*EXERCISE DETAILS*:
Except for the pictures, write out all the records that follow exactly.
----- RECORDED INFORMATION
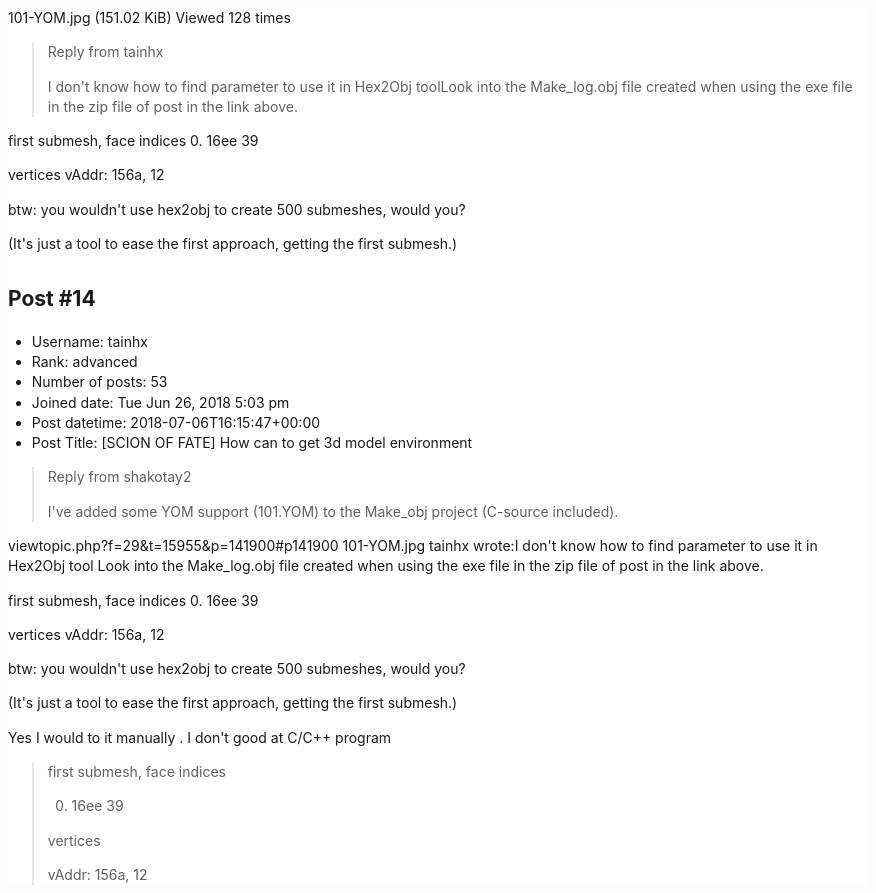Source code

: 
101-YOM.jpg (151.02 KiB) Viewed 128 times



> Reply from tainhx
>
> I don't know how to find parameter to use it in Hex2Obj toolLook into the Make_log.obj file created when using the exe file in the zip file of post in the link above.

first submesh,  face indices
0. 16ee 39

vertices
vAddr: 156a, 12

btw: you wouldn't use hex2obj to create 500 submeshes, would you?  

(It's just a tool to ease the first approach, getting the first submesh.)
## Post #14
- Username: tainhx
- Rank: advanced
- Number of posts: 53
- Joined date: Tue Jun 26, 2018 5:03 pm
- Post datetime: 2018-07-06T16:15:47+00:00
- Post Title: [SCION OF FATE] How can to get 3d model environment

> Reply from shakotay2
>
> I've added some YOM support (101.YOM) to the Make_obj project (C-source included).

viewtopic.php?f=29&t=15955&p=141900#p141900
101-YOM.jpg
tainhx wrote:I don't know how to find parameter to use it in Hex2Obj tool Look into the Make_log.obj file created when using the exe file in the zip file of post in the link above.

first submesh,  face indices
0. 16ee 39

vertices
vAddr: 156a, 12

btw: you wouldn't use hex2obj to create 500 submeshes, would you?  

(It's just a tool to ease the first approach, getting the first submesh.)

Yes I would to it manually     . I don't good at C/C++ program

> first submesh,  face indices
>
> 0. 16ee 39
>
> 
>
> vertices
>
> vAddr: 156a, 12
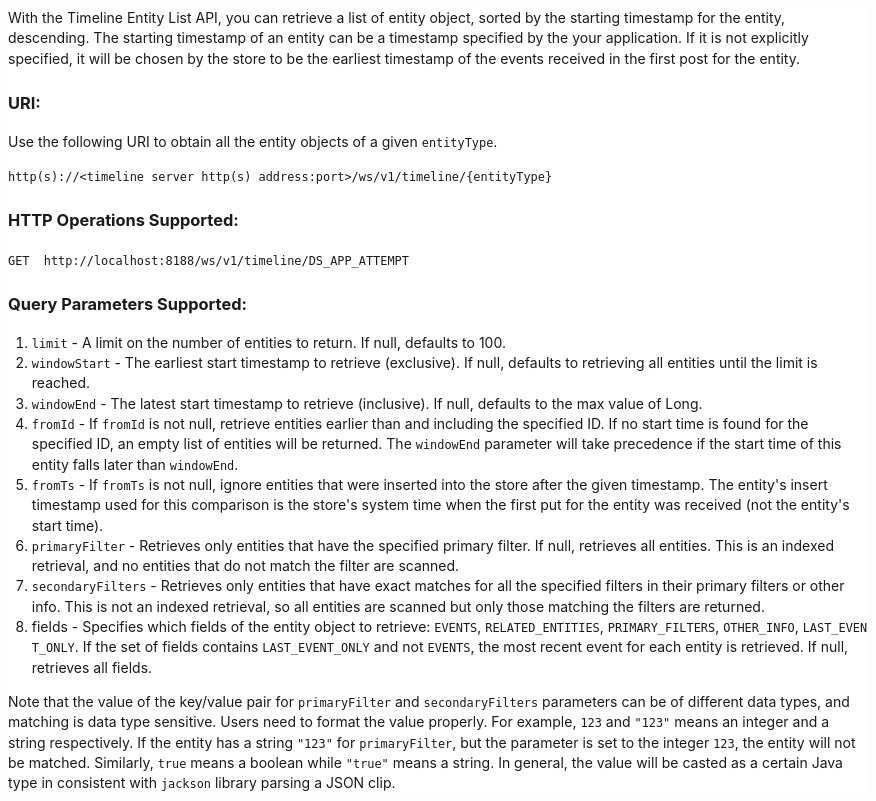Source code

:With the Timeline Entity List API,  you can retrieve a list of entity object,
sorted by the starting timestamp for the entity, descending. The starting
timestamp of an entity can be a timestamp specified by the your application.
If it is not explicitly specified, it will be chosen by the store to be the
earliest timestamp of the events received in the first post for the entity.

### URI:

Use the following URI to obtain all the entity objects of a given
`entityType`.

    http(s)://<timeline server http(s) address:port>/ws/v1/timeline/{entityType}

### HTTP Operations Supported:

    GET  http://localhost:8188/ws/v1/timeline/DS_APP_ATTEMPT


### Query Parameters Supported:

1. `limit` - A limit on the number of entities to return. If null, defaults to 100.
1. `windowStart` - The earliest start timestamp to retrieve (exclusive). If
  null, defaults to retrieving all entities until the limit is reached.
1. `windowEnd` - The latest start timestamp to retrieve (inclusive). If null,
  defaults to the max value of Long.
1. `fromId` - If `fromId` is not null, retrieve entities earlier than and
  including the specified ID. If no start time is found for the specified ID,
  an empty list of entities will be returned. The `windowEnd` parameter will take
  precedence if the start time of this entity falls later than `windowEnd`.
1. `fromTs` - If `fromTs` is not null, ignore entities that were inserted into the
  store after the given timestamp. The entity's insert timestamp used for this
  comparison is the store's system time when the first put for the entity was
  received (not the entity's start time).
1. `primaryFilter` - Retrieves only entities that have the specified primary
  filter. If null, retrieves all entities. This is an indexed retrieval, and no
  entities that do not match the filter are scanned.
1. `secondaryFilters` - Retrieves only entities that have exact matches for all
  the specified filters in their primary filters or other info. This is not an
  indexed retrieval, so all entities are scanned but only those matching the
  filters are returned.
1. fields - Specifies which fields of the entity object to retrieve:
  `EVENTS`, `RELATED_ENTITIES`, `PRIMARY_FILTERS`, `OTHER_INFO`, `LAST_EVENT_ONLY`. If
  the set of fields contains `LAST_EVENT_ONLY` and not `EVENTS`, the most recent
  event for each entity is retrieved. If null, retrieves all fields.

Note that the value of the key/value pair for `primaryFilter` and
`secondaryFilters` parameters can be of different data types, and matching is
data type sensitive. Users need to format the value properly. For example, `123`
and `"123"` means an integer and a string respectively. If the entity has a
string `"123"` for `primaryFilter`, but the parameter is set to the integer
`123`, the entity will not be matched. Similarly, `true` means a boolean while
`"true"` means a string. In general, the value will be casted as a certain Java
type in consistent with `jackson` library parsing a JSON clip.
----------
*EXERCISE ANSWER*:
Source code

: 
101-YOM.jpg (151.02 KiB) Viewed 128 times



> Reply from tainhx
>
> I don't know how to find parameter to use it in Hex2Obj toolLook into the Make_log.obj file created when using the exe file in the zip file of post in the link above.

first submesh,  face indices
0. 16ee 39

vertices
vAddr: 156a, 12

btw: you wouldn't use hex2obj to create 500 submeshes, would you?  

(It's just a tool to ease the first approach, getting the first submesh.)
## Post #14
- Username: tainhx
- Rank: advanced
- Number of posts: 53
- Joined date: Tue Jun 26, 2018 5:03 pm
- Post datetime: 2018-07-06T16:15:47+00:00
- Post Title: [SCION OF FATE] How can to get 3d model environment

> Reply from shakotay2
>
> I've added some YOM support (101.YOM) to the Make_obj project (C-source included).

viewtopic.php?f=29&t=15955&p=141900#p141900
101-YOM.jpg
tainhx wrote:I don't know how to find parameter to use it in Hex2Obj tool Look into the Make_log.obj file created when using the exe file in the zip file of post in the link above.

first submesh,  face indices
0. 16ee 39

vertices
vAddr: 156a, 12

btw: you wouldn't use hex2obj to create 500 submeshes, would you?  

(It's just a tool to ease the first approach, getting the first submesh.)

Yes I would to it manually     . I don't good at C/C++ program

> first submesh,  face indices
>
> 0. 16ee 39
>
> 
>
> vertices
>
> vAddr: 156a, 12
Source code

:With the Timeline Entity List API,  you can retrieve a list of entity object,
sorted by the starting timestamp for the entity, descending. The starting
timestamp of an entity can be a timestamp specified by the your application.
If it is not explicitly specified, it will be chosen by the store to be the
earliest timestamp of the events received in the first post for the entity.

### URI:

Use the following URI to obtain all the entity objects of a given
`entityType`.

    http(s)://<timeline server http(s) address:port>/ws/v1/timeline/{entityType}

### HTTP Operations Supported:

    GET  http://localhost:8188/ws/v1/timeline/DS_APP_ATTEMPT


### Query Parameters Supported:

1. `limit` - A limit on the number of entities to return. If null, defaults to 100.
1. `windowStart` - The earliest start timestamp to retrieve (exclusive). If
  null, defaults to retrieving all entities until the limit is reached.
1. `windowEnd` - The latest start timestamp to retrieve (inclusive). If null,
  defaults to the max value of Long.
1. `fromId` - If `fromId` is not null, retrieve entities earlier than and
  including the specified ID. If no start time is found for the specified ID,
  an empty list of entities will be returned. The `windowEnd` parameter will take
  precedence if the start time of this entity falls later than `windowEnd`.
1. `fromTs` - If `fromTs` is not null, ignore entities that were inserted into the
  store after the given timestamp. The entity's insert timestamp used for this
  comparison is the store's system time when the first put for the entity was
  received (not the entity's start time).
1. `primaryFilter` - Retrieves only entities that have the specified primary
  filter. If null, retrieves all entities. This is an indexed retrieval, and no
  entities that do not match the filter are scanned.
1. `secondaryFilters` - Retrieves only entities that have exact matches for all
  the specified filters in their primary filters or other info. This is not an
  indexed retrieval, so all entities are scanned but only those matching the
  filters are returned.
1. fields - Specifies which fields of the entity object to retrieve:
  `EVENTS`, `RELATED_ENTITIES`, `PRIMARY_FILTERS`, `OTHER_INFO`, `LAST_EVENT_ONLY`. If
  the set of fields contains `LAST_EVENT_ONLY` and not `EVENTS`, the most recent
  event for each entity is retrieved. If null, retrieves all fields.

Note that the value of the key/value pair for `primaryFilter` and
`secondaryFilters` parameters can be of different data types, and matching is
data type sensitive. Users need to format the value properly. For example, `123`
and `"123"` means an integer and a string respectively. If the entity has a
string `"123"` for `primaryFilter`, but the parameter is set to the integer
`123`, the entity will not be matched. Similarly, `true` means a boolean while
`"true"` means a string. In general, the value will be casted as a certain Java
type in consistent with `jackson` library parsing a JSON clip.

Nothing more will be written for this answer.